▶ [Exercise materials]

◆ ◆ ◆ ◆ ◆

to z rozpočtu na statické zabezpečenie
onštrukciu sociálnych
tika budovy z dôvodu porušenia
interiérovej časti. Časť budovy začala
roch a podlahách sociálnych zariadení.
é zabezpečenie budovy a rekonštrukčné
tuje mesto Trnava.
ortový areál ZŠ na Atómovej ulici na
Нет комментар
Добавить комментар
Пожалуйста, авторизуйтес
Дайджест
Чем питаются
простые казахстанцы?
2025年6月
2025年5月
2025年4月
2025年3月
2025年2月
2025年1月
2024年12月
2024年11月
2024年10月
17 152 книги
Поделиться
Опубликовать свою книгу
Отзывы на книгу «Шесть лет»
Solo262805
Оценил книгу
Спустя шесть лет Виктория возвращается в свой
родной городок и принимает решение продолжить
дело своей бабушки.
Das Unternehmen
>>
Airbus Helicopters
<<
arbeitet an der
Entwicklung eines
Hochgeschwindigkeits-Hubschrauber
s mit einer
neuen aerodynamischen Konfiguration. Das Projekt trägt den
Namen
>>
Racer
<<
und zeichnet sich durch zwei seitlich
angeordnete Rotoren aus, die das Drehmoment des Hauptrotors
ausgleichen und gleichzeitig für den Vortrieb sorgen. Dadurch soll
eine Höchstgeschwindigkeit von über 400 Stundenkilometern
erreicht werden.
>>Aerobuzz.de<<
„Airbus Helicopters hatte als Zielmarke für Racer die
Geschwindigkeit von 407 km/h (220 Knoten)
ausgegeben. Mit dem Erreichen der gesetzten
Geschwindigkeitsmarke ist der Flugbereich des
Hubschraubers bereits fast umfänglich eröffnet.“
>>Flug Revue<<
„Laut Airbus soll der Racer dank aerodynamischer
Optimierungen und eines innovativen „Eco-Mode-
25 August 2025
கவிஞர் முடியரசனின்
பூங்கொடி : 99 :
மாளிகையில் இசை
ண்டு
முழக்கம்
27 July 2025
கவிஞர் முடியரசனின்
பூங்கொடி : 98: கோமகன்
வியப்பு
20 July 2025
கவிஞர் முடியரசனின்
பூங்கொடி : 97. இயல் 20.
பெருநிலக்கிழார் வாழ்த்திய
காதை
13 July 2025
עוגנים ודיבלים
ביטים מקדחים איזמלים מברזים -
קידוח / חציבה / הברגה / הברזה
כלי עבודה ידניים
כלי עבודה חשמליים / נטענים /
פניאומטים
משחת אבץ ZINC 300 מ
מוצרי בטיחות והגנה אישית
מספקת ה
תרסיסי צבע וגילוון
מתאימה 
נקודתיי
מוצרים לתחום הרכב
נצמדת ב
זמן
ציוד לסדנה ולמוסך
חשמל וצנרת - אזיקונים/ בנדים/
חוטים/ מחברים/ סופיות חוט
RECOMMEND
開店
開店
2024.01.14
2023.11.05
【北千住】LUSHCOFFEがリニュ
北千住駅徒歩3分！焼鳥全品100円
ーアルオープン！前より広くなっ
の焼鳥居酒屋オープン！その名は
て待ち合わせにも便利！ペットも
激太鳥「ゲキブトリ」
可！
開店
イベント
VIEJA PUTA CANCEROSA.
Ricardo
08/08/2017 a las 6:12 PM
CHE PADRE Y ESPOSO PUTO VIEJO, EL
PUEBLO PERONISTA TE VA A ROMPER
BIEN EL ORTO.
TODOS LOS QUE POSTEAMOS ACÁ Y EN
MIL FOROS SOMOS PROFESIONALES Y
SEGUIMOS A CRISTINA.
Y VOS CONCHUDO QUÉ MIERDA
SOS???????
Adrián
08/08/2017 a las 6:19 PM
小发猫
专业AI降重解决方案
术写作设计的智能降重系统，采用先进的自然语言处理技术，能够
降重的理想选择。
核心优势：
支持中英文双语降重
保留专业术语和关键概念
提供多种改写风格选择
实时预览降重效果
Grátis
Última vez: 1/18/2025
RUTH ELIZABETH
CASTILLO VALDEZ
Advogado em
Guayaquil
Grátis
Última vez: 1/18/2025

◆ ◆ ◆ ◆ ◆

▶ [Task to complete]
Print the text of every record above line for line, with no changes.

▶ [Solved exercise]
to z rozpočtu na statické zabezpečenie
onštrukciu sociálnych
tika budovy z dôvodu porušenia
interiérovej časti. Časť budovy začala
roch a podlahách sociálnych zariadení.
é zabezpečenie budovy a rekonštrukčné
tuje mesto Trnava.
ortový areál ZŠ na Atómovej ulici na
Нет комментар
Добавить комментар
Пожалуйста, авторизуйтес
Дайджест
Чем питаются
простые казахстанцы?
2025年6月
2025年5月
2025年4月
2025年3月
2025年2月
2025年1月
2024年12月
2024年11月
2024年10月
17 152 книги
Поделиться
Опубликовать свою книгу
Отзывы на книгу «Шесть лет»
Solo262805
Оценил книгу
Спустя шесть лет Виктория возвращается в свой
родной городок и принимает решение продолжить
дело своей бабушки.
Das Unternehmen
>>
Airbus Helicopters
<<
arbeitet an der
Entwicklung eines
Hochgeschwindigkeits-Hubschrauber
s mit einer
neuen aerodynamischen Konfiguration. Das Projekt trägt den
Namen
>>
Racer
<<
und zeichnet sich durch zwei seitlich
angeordnete Rotoren aus, die das Drehmoment des Hauptrotors
ausgleichen und gleichzeitig für den Vortrieb sorgen. Dadurch soll
eine Höchstgeschwindigkeit von über 400 Stundenkilometern
erreicht werden.
>>Aerobuzz.de<<
„Airbus Helicopters hatte als Zielmarke für Racer die
Geschwindigkeit von 407 km/h (220 Knoten)
ausgegeben. Mit dem Erreichen der gesetzten
Geschwindigkeitsmarke ist der Flugbereich des
Hubschraubers bereits fast umfänglich eröffnet.“
>>Flug Revue<<
„Laut Airbus soll der Racer dank aerodynamischer
Optimierungen und eines innovativen „Eco-Mode-
25 August 2025
கவிஞர் முடியரசனின்
பூங்கொடி : 99 :
மாளிகையில் இசை
ண்டு
முழக்கம்
27 July 2025
கவிஞர் முடியரசனின்
பூங்கொடி : 98: கோமகன்
வியப்பு
20 July 2025
கவிஞர் முடியரசனின்
பூங்கொடி : 97. இயல் 20.
பெருநிலக்கிழார் வாழ்த்திய
காதை
13 July 2025
עוגנים ודיבלים
ביטים מקדחים איזמלים מברזים -
קידוח / חציבה / הברגה / הברזה
כלי עבודה ידניים
כלי עבודה חשמליים / נטענים /
פניאומטים
משחת אבץ ZINC 300 מ
מוצרי בטיחות והגנה אישית
מספקת ה
תרסיסי צבע וגילוון
מתאימה 
נקודתיי
מוצרים לתחום הרכב
נצמדת ב
זמן
ציוד לסדנה ולמוסך
חשמל וצנרת - אזיקונים/ בנדים/
חוטים/ מחברים/ סופיות חוט
RECOMMEND
開店
開店
2024.01.14
2023.11.05
【北千住】LUSHCOFFEがリニュ
北千住駅徒歩3分！焼鳥全品100円
ーアルオープン！前より広くなっ
の焼鳥居酒屋オープン！その名は
て待ち合わせにも便利！ペットも
激太鳥「ゲキブトリ」
可！
開店
イベント
VIEJA PUTA CANCEROSA.
Ricardo
08/08/2017 a las 6:12 PM
CHE PADRE Y ESPOSO PUTO VIEJO, EL
PUEBLO PERONISTA TE VA A ROMPER
BIEN EL ORTO.
TODOS LOS QUE POSTEAMOS ACÁ Y EN
MIL FOROS SOMOS PROFESIONALES Y
SEGUIMOS A CRISTINA.
Y VOS CONCHUDO QUÉ MIERDA
SOS???????
Adrián
08/08/2017 a las 6:19 PM
小发猫
专业AI降重解决方案
术写作设计的智能降重系统，采用先进的自然语言处理技术，能够
降重的理想选择。
核心优势：
支持中英文双语降重
保留专业术语和关键概念
提供多种改写风格选择
实时预览降重效果
Grátis
Última vez: 1/18/2025
RUTH ELIZABETH
CASTILLO VALDEZ
Advogado em
Guayaquil
Grátis
Última vez: 1/18/2025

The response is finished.